Не сразу справившись с растерянностью, начальник конвоя сказал:
— Достанем хвойный настой, будете пить. Продукты придется покупать. Завтра большая станция, возьмем вашего старосту в магазин — пусть купит хлеба, сахару, капусты квашеной, огурцов и что еще там найдется.
Начкон не сводил глаза с Петра. Иссиня-бледный, без кровинки в лице, он моргал, щурился и вдруг улыбнулся.
— Так и решим! — словно обрадовавшись этой улыбке, воскликнул начкон. — Есть еще просьбы?
— Больше нет, спасибо.
СНОВА СПОРЫ
Жизнь стала приличной (если можно так сказать про тюремную жизнь). У нас появился горчайший хвойный настой, а главное — улучшился паек.
Я совру, если стану утверждать, будто в нашем вагоне воцарились тишь да гладь. Может быть, так было в самый первый день. Очень скоро начались опять споры. Гремел ожесточенный голос вечно взъерошенного Воробьева, благолепный Севастьянова и брюзжание желтолицего Дорофеева (кстати, после «переселения народов» бывшие кулаки и бывший прокурор очутились наверху рядом; Дорофеева по болезни решили не спускать в подвал).
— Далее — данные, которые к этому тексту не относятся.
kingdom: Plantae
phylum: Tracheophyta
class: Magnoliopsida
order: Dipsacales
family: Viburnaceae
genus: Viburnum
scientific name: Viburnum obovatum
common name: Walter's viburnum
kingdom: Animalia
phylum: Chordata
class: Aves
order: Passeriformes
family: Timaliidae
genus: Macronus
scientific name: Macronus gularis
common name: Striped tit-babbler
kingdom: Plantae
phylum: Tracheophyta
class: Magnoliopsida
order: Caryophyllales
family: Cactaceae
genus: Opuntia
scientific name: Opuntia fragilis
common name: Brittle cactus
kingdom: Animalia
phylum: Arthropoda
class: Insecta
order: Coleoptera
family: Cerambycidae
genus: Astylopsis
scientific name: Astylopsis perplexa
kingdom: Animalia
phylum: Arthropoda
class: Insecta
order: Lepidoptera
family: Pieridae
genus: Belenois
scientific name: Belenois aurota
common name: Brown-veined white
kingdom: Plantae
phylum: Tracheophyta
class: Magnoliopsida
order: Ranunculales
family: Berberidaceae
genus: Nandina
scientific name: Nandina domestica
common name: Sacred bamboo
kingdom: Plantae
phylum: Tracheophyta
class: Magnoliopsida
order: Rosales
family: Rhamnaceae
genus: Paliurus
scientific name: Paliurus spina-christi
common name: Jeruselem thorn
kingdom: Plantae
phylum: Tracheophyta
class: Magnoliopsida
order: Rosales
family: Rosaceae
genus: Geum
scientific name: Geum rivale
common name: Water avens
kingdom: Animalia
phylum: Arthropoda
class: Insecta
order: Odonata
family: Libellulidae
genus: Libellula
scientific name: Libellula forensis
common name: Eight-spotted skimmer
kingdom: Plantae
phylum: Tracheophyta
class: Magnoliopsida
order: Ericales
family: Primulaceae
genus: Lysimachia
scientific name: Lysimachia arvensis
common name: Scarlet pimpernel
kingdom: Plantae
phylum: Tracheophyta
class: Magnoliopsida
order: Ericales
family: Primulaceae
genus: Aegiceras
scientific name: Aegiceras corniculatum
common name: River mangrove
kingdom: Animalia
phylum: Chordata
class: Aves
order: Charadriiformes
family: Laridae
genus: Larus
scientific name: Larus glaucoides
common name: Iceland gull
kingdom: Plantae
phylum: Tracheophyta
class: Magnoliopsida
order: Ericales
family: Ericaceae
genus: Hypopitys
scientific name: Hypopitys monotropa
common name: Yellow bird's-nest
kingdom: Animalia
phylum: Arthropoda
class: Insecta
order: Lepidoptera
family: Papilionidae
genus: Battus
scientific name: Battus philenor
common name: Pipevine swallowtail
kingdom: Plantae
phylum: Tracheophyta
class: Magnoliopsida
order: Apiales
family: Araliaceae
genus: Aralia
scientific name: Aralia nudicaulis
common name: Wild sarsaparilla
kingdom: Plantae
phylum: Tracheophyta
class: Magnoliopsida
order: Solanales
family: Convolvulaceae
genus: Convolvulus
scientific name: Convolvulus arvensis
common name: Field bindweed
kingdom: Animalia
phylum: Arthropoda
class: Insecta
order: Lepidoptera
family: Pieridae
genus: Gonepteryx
— Молчали бы о достоинстве, — ворчал, поглядывая на Зимина, Дорофеев. — К чему сии красивые бесполезные словеса? Много оно помогло вам, ваше достоинство? Упрятали в каталажку вместе с жуликами!
— Не платят ли тебе, тюремный комиссар, за то, что ты и в тюрьме тычешь людей мордами в лозунги? — зло вопрошал Воробьев, свесив с нар кудлатую голову. — Помог угомонить жуликов, сумел конвой уговорить — земной поклон тебе. Желудку полегче. А душу не тронь, не береди!
— Ты покажи мне лапу, которую надо лизать, чтобы она выпустила меня из тюрьмы. Я оближу ее и не поморщусь! С достоинством оближу! — елейным голоском, блестя глазами, верещал Севастьянов. — Господи, прости нас, неразумных.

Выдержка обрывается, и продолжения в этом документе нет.